90 minutes, 13 companies, six minutes apiece. (Six minutes… sort of like the elevator pitch at Sears Tower.)
Update: In a followup conversation, Ross Mayfield told me the 30% figure is apparently from a Gartner Group study. The term they used for this class of email is “occupational spam.”
This was incredibly cool. I want this in my email client right now.
PubSub’s search is “prospective,” in that they maintain no index or archive. Rather, users write and save queries. There are no immediate results, in most cases, because there’s no index to search. Instead, PubSub monitors thousands of inbound links and performs matches in realtime. So, write a query today, and check back tomorrow for fresh results.
The amazing thing about PubSub, the thing that merits a 3rd paragraph, is the processing speed of the system. They currently have about 700,000 saved queries, and they monitor millions of websites. For every new website update, they match it against the 700k saved queries. It comes out to over a trillion matches per day. And they run it on one dual-cpu Xeon box. That’s just astounding to me. They claim they can scale to 1.5M saved queries per box. Figure the typical user has 5 saved queries… that’s 300,000 users per box. Seems like cheap scaling to me.
Update: In a followup conversation, Bob Wyman told me that the figure of “2-3 trillion” matches per box per day is actually an “effective” rate — there is some duplication in the query list.

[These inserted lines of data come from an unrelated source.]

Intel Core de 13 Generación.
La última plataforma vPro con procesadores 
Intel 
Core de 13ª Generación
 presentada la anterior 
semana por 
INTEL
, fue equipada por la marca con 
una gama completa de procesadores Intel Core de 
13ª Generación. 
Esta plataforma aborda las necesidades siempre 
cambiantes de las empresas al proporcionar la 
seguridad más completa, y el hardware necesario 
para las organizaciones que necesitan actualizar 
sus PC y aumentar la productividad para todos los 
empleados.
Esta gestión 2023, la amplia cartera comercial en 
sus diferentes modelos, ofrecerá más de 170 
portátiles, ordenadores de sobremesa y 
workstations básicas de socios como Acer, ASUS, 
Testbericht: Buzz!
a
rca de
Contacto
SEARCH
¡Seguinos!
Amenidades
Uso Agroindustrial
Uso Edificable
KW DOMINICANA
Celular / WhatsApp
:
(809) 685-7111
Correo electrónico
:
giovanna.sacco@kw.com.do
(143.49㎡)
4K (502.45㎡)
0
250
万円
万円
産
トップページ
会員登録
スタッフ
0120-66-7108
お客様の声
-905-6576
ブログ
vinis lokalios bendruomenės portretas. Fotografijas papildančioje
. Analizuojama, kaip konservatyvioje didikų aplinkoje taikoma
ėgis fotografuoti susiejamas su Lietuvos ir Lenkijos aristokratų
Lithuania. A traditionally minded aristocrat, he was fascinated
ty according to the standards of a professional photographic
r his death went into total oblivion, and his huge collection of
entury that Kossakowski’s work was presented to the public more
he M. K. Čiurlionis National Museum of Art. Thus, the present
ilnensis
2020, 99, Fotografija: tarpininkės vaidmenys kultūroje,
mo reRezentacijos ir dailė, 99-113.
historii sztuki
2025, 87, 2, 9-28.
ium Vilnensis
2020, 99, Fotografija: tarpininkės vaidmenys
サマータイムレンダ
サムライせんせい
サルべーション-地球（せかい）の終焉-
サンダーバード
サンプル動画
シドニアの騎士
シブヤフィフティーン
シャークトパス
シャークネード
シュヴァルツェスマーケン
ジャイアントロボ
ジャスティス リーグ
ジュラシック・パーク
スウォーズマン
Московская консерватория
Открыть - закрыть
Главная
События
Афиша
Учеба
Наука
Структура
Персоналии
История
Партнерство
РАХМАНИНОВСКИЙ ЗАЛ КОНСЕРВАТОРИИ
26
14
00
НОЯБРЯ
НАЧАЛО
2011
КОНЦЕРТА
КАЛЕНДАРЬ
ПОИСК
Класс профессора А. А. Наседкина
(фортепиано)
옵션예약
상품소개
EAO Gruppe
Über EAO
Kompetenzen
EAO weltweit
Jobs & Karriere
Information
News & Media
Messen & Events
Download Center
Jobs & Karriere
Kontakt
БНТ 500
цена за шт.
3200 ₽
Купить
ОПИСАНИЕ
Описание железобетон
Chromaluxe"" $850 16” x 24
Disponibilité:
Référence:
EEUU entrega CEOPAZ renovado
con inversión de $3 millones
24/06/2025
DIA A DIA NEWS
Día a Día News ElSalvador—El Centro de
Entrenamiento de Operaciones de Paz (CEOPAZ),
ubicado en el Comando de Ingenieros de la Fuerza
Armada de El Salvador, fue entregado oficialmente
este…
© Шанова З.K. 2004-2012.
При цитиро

The number of unique matches per day is smaller.
Most users, he said, save about 3 queries. “Their name, their blog…” I offered. “And their employer,” said Wyman. Me, me, and me.
I pointed out that PubSub faces a nontrivial usability challenge, in that users submit a query and get 0 results. Whether it’s a superior experience in the future or not, in the moment it feels like a failure. Wyman acknowledged this and said they’re a switch-throw away from using their own retrospective search engine to show the most recent 32 matches. They have the data, but they’ve chosen not to show it.